Bill and Dorothy would become extremely active not just at CB8, but on a number of boards. In fact, the couple had a motto, according to Bill’s 2020 obituary: “The difficult we accomplish today, and the impossible tomorrow.”
“He was really engaged throughout his entire life,” Councilman Eric Dinowitz told the committee. “He really stayed engaged in the local community, looking at different ways that he can help people, and especially of course — close to my heart — serving people with disabilities, and really pushing to make changes.”
Dinowitz, a special education teacher before being elected to the city council last year, pushed for CB8 to approve the corner renaming. However, in reality, it’s really only his vote that counts. Any renaming must be introduced and approved by the city council. Having the backing of the local councilman almost assures the Stone renaming will go through, no matter what CB8 decides.
But that was a clear yes as well, in a show of support led by current CB8 chair Laura Spalter.
“We all know Bill worked tirelessly with the board, and he was a powerhouse of knowledge and institutional memory,” Spalter said. “Yet, he was always humble in his demeanor. He always had a broad smile. It was just such a joy to work with him.”

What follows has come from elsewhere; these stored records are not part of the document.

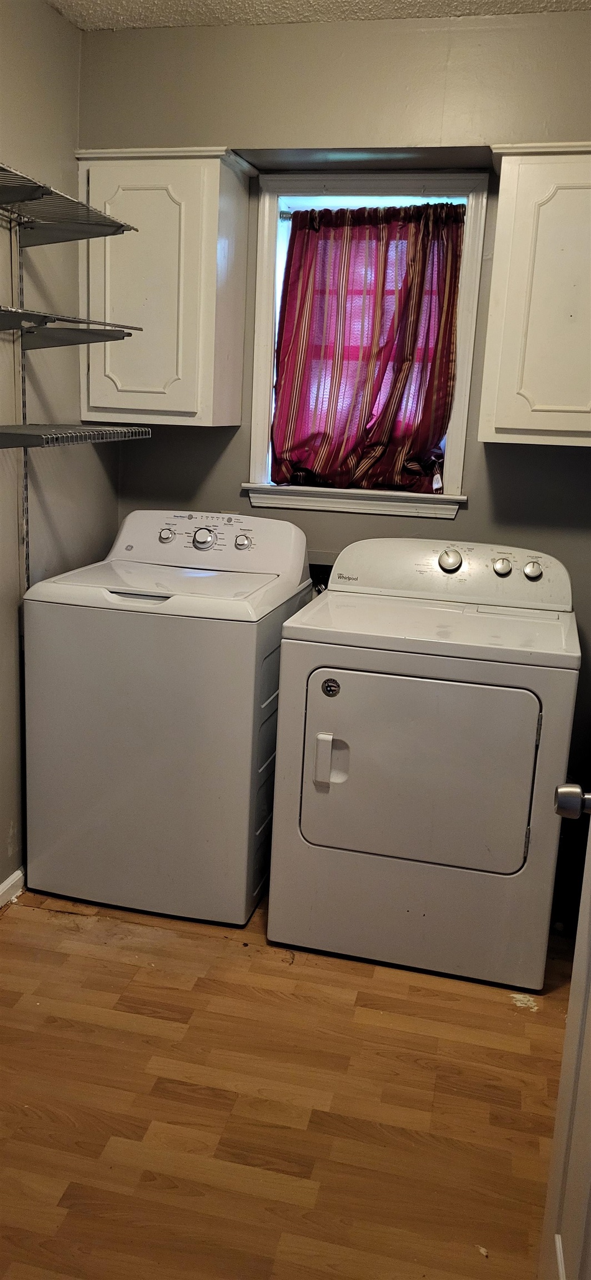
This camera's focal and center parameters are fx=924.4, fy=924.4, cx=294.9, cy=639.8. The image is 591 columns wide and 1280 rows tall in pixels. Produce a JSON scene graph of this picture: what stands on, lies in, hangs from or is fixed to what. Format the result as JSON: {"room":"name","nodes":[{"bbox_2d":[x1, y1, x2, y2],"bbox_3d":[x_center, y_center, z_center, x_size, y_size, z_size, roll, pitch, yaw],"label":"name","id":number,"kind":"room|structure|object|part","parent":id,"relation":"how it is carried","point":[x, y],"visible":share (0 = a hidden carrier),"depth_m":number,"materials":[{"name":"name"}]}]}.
{"room":"laundry room","nodes":[
{"label":"laundry room","id":0,"kind":"room"},
{"bbox_2d":[0,0,119,903],"bbox_3d":[-1.131,-0.248,1.526,0.144,2.576,3.714,6,14,13],"label":"left wall","id":1,"kind":"structure","parent":0,"point":[44,9],"depth_m":2.72,"materials":[{"name":"grey paint"}]},
{"bbox_2d":[0,867,24,908],"bbox_3d":[-1.072,0.945,1.894,0.016,0.076,3.569,6,14,13],"label":"baseboard","id":2,"kind":"structure","parent":1,"relation":"attached to","point":[13,877],"depth_m":2.77,"materials":[{"name":"white paint"}]},
{"bbox_2d":[13,222,30,590],"bbox_3d":[-0.787,-0.601,2.654,0.027,1.040,0.045,6,14,13],"label":"shelf standard","id":3,"kind":"object","parent":1,"relation":"attached to","point":[28,551],"visible":0.56,"depth_m":2.67,"materials":[{"name":"metal"}]},
{"bbox_2d":[0,162,136,242],"bbox_3d":[-0.784,-0.998,1.990,0.336,0.062,1.299,6,14,13],"label":"wire shelf","id":4,"kind":"object","parent":3,"relation":"attached to","point":[93,236],"visible":1,"depth_m":2.40,"materials":[{"name":"metal"}]},
{"bbox_2d":[0,306,138,347],"bbox_3d":[-0.722,-0.753,2.196,0.346,0.065,0.822,6,14,13],"label":"wire shelf","id":5,"kind":"object","parent":3,"relation":"attached to","point":[105,339],"visible":1,"depth_m":2.41,"materials":[{"name":"metal"}]},
{"bbox_2d":[0,422,150,447],"bbox_3d":[-0.687,-0.535,2.395,0.321,0.043,0.715,6,14,13],"label":"lower wire shelf","id":6,"kind":"object","parent":3,"relation":"attached to","point":[41,442],"visible":0.99,"depth_m":2.37,"materials":[{"name":"silver metal"}]},
{"bbox_2d":[0,880,572,1279],"bbox_3d":[-0.134,1.192,1.450,2.611,0.095,4.114,6,14,13],"label":"floor","id":7,"kind":"structure","parent":0,"point":[509,1020],"depth_m":2.02,"materials":[{"name":"brown wood"}]},
{"bbox_2d":[21,508,313,927],"bbox_3d":[-0.369,0.189,2.882,0.668,1.124,0.696,6,14,13],"label":"washing machine","id":8,"kind":"object","parent":7,"relation":"on","point":[219,635],"visible":0.95,"depth_m":2.59,"materials":[{"name":"white metal"}]},
{"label":"handle","id":9,"kind":"part","parent":8,"relation":"part of","materials":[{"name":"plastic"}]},
{"bbox_3d":[-0.413,-0.331,2.917,0.047,0.046,0.036,6,14,13],"label":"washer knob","id":10,"kind":"part","parent":8,"relation":"part of","materials":[{"name":"silver metal"}]},
{"bbox_3d":[-0.292,-0.323,2.918,0.079,0.063,0.049,6,14,13],"label":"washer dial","id":11,"kind":"part","parent":8,"relation":"part of","materials":[{"name":"silver metal"}]},
{"bbox_3d":[-0.168,-0.309,2.917,0.053,0.046,0.039,6,14,13],"label":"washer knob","id":12,"kind":"part","parent":8,"relation":"part of","materials":[{"name":"metal"}]},
{"bbox_2d":[265,535,580,993],"bbox_3d":[0.377,0.291,2.690,0.733,1.102,0.736,6,14,13],"label":"dryer","id":13,"kind":"object","parent":7,"relation":"on","point":[328,724],"visible":0.99,"depth_m":2.40,"materials":[{"name":"white metal"}]},
{"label":"handle","id":14,"kind":"part","parent":13,"relation":"part of","materials":[{"name":"white plastic"}]},
{"bbox_2d":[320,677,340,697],"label":"round sticker","id":15,"kind":"object","parent":13,"relation":"attached to","point":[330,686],"visible":0.98,"depth_m":2.44,"materials":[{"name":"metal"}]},
{"bbox_3d":[0.305,0.338,2.362,0.600,0.491,0.092,6,14,13],"label":"dryer door","id":16,"kind":"part","parent":13,"relation":"part of","materials":[{"name":"metal"}]},
{"bbox_3d":[0.460,-0.240,2.780,0.070,0.066,0.047,6,14,13],"label":"dryer dial","id":17,"kind":"part","parent":13,"relation":"part of","materials":[{"name":"silver metal"}]},
{"bbox_3d":[0.603,-0.214,2.719,0.047,0.050,0.036,6,14,13],"label":"knob","id":18,"kind":"part","parent":13,"relation":"part of","materials":[{"name":"silver metal"}]},
{"bbox_3d":[0.683,-0.203,2.679,0.050,0.052,0.036,6,14,13],"label":"knob","id":19,"kind":"part","parent":13,"relation":"part of","materials":[{"name":"silver metal"}]},
{"bbox_2d":[539,785,590,1279],"bbox_3d":[0.381,0.241,0.919,0.179,2.021,0.907,6,14,13],"label":"door","id":20,"kind":"structure","parent":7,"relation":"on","point":[571,1008],"depth_m":1.32,"materials":[{"name":"white paint"}]},
{"bbox_2d":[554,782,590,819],"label":"door knob","id":21,"kind":"object","parent":20,"relation":"attached to","point":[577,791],"visible":0.99,"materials":[{"name":"metal"}]},
{"bbox_2d":[49,1,590,30],"bbox_3d":[0.019,-1.420,0.908,2.527,0.105,3.786,6,14,13],"label":"ceiling","id":22,"kind":"structure","parent":0,"point":[126,9],"depth_m":2.59,"materials":[{"name":"white paint"}]},
{"bbox_2d":[79,8,590,896],"bbox_3d":[0.429,-0.526,3.004,2.462,2.601,0.171,6,14,13],"label":"back wall","id":23,"kind":"structure","parent":0,"point":[499,474],"depth_m":2.81,"materials":[{"name":"grey paint"}]},
{"bbox_2d":[75,146,252,427],"bbox_3d":[-0.408,-1.073,2.882,0.476,0.792,0.318,6,14,13],"label":"left upper cabinet","id":24,"kind":"object","parent":23,"relation":"attached to","point":[206,421],"visible":0.94,"depth_m":2.76,"materials":[{"name":"white paint"}]},
{"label":"cabinet door","id":25,"kind":"part","parent":24,"relation":"part of","materials":[{"name":"white paint"}]},
{"bbox_2d":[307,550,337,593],"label":"washer outlet box","id":26,"kind":"object","parent":23,"relation":"in","point":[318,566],"visible":0.15,"depth_m":3.17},
{"bbox_2d":[242,171,487,518],"bbox_3d":[0.222,-0.933,3.026,0.760,1.058,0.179,6,14,13],"label":"window","id":27,"kind":"structure","parent":23,"relation":"in","point":[262,329],"depth_m":2.98,"materials":[{"name":"white paint"}]},
{"bbox_2d":[277,203,467,219],"bbox_3d":[0.245,-1.367,2.951,0.686,0.031,0.042,6,14,13],"label":"curtain rod","id":28,"kind":"object","parent":27,"relation":"attached to","point":[285,217],"visible":0.43,"depth_m":2.95,"materials":[{"name":"metal"}]},
{"bbox_2d":[269,201,466,495],"bbox_3d":[0.228,-0.930,2.992,0.607,0.884,0.100,6,14,13],"label":"curtain","id":29,"kind":"object","parent":28,"relation":"hanging from","point":[324,234],"visible":0.95,"depth_m":2.99,"materials":[{"name":"red fabric"}]},
{"bbox_2d":[480,141,590,445],"bbox_3d":[0.836,-0.926,2.548,0.592,0.768,0.321,6,14,13],"label":"right upper cabinet","id":30,"kind":"object","parent":23,"relation":"attached to","point":[501,184],"visible":1,"depth_m":2.45,"materials":[{"name":"paint"}]}
]}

Even when Howie died in 2010, Bill continued to fight for accessibility — whether it was building a ramp for his own Riverdale Jewish Center, or convincing nearby synagogues — like the Hebrew Institute of Riverdale — where he worked closely with Rabbi Avi Weiss to install interior ramps for both the male and female sides of the sanctuary.
“He would always get right to the point in discussions, and I always admired that about Bill,” Spalter said. “He knew his stuff. He knew what he wanted to say.”
If the council does approve the renaming as expected, it likely won’t happen until later this year. And with that, his widow hopes Bill’s fight for a better world will continue on.
“In the many tributes that poured in following his passing, Bill was described as someone who left this world a better place than he found it,” Dorothy Stone said. “He was a fierce and giant advocate for all individuals with developmental disabilities. He was strong, capable and dignified, as well as caring, kind and loving.
“He was someone who left an amazing legacy. Someone with a mile-wide smile, and someone who will live forever through his many accomplishments.”